**やること:**
1. 本文の「これほどの速さがあれば、さら」から始めて「レベルの違いしかありません。」までを書き写し、その中の「加速性能」を「発進加速」に差し替えてください。
2. 本文をもとに、次の問いに答えること。
(a) ウラカン エボの0-100km/h到達時間は何秒か。
(b) アヴェンタドールSVJの最高速度はいくつか。
(c) ウラカン エボ スパイダーはどこで発表されたか。

**本文:**
· · ·

新たにウラカン エボを3月8日に日本初公開し、さらにオープンモデルのウラカン エボ スパイダーもジュネーブモーターショー2019で発表しました。
そんなウラカン エボは、空力効率の改良や最新の電子制御をいくつも搭載し、0-100km/h到達時間は2.9秒という強烈な加速と、最高速度325km/hにも達する性能を誇ります。
これほどの速さがあれば、さらに上級モデルのアヴェンタドールまでの性能は不必要に思えてしまいます。
実際にアヴェンタドールSVJでは0-100加速が2.8秒、最高速度が350km/hであり、加速性能では0.1秒しか違わず、時速300km以上の世界で勝負する方でなければ、ウラカン エボの性能で満足できるレベルの違いしかありません。

· · ·

**提供資料:**
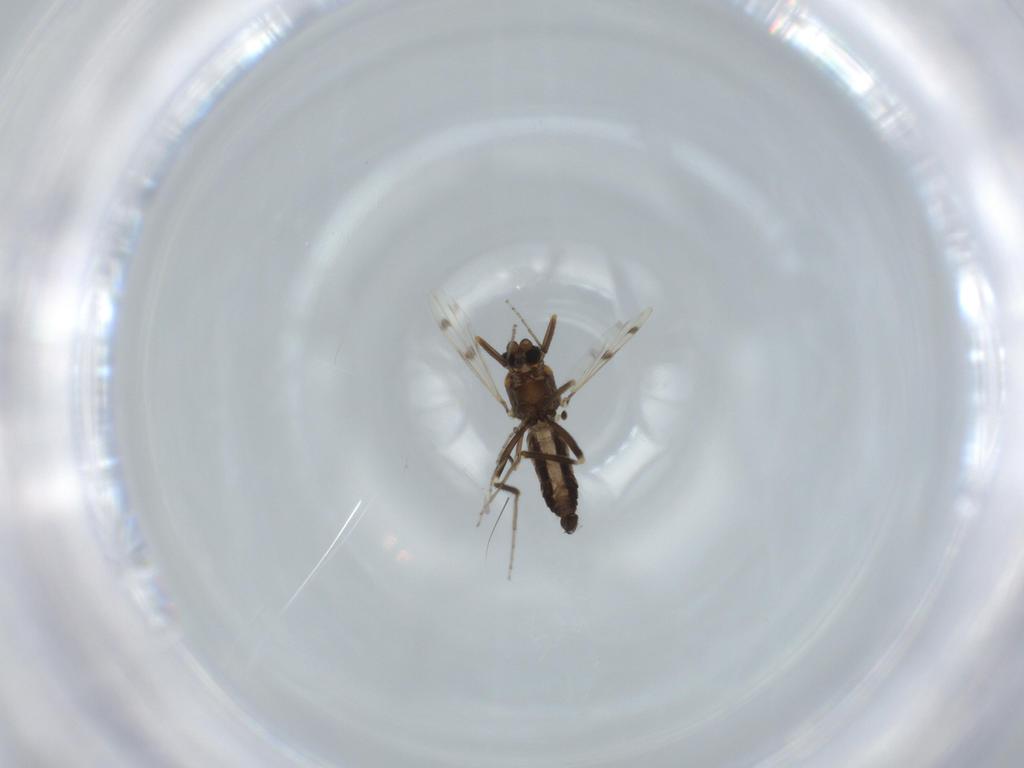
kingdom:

· · ·

**解答一覧:**
1.
これほどの速さがあれば、さらに上級モデルのアヴェンタドールまでの性能は不必要に思えてしまいます。
実際にアヴェンタドールSVJでは0-100加速が2.8秒、最高速度が350km/hであり、発進加速では0.1秒しか違わず、時速300km以上の世界で勝負する方でなければ、ウラカン エボの性能で満足できるレベルの違いしかありません。

2.
(a) 2.9秒
(b) 350km/h
(c) ジュネーブモーターショー2019